Extracted page text data
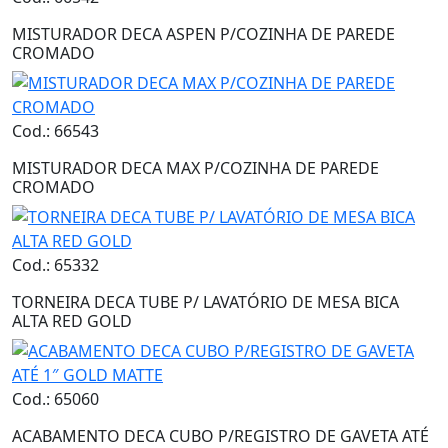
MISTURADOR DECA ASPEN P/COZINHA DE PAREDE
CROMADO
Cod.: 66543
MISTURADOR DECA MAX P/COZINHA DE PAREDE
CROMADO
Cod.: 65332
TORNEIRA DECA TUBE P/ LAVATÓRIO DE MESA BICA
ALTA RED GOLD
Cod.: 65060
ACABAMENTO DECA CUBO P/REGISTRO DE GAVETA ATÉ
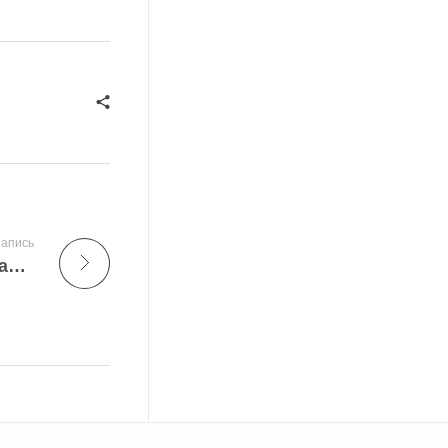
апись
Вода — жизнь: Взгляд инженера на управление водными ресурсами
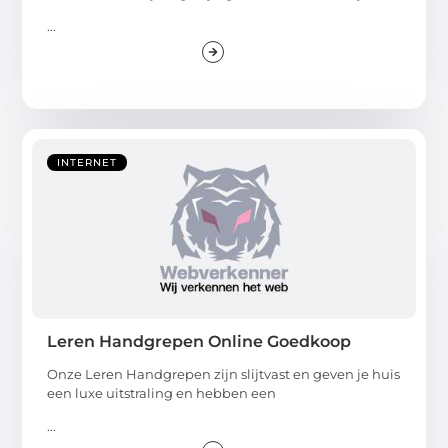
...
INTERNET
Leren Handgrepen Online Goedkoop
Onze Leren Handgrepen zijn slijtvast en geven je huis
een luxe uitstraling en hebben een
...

Required work - Your output should be the records above, duplicated exactly and picture-free.

Finished task -
MISTURADOR DECA ASPEN P/COZINHA DE PAREDE
CROMADO
Cod.: 66543
MISTURADOR DECA MAX P/COZINHA DE PAREDE
CROMADO
Cod.: 65332
TORNEIRA DECA TUBE P/ LAVATÓRIO DE MESA BICA
ALTA RED GOLD
Cod.: 65060
ACABAMENTO DECA CUBO P/REGISTRO DE GAVETA ATÉ
апись
Вода — жизнь: Взгляд инженера на управление водными ресурсами
...
INTERNET
Leren Handgrepen Online Goedkoop
Onze Leren Handgrepen zijn slijtvast en geven je huis
een luxe uitstraling en hebben een
...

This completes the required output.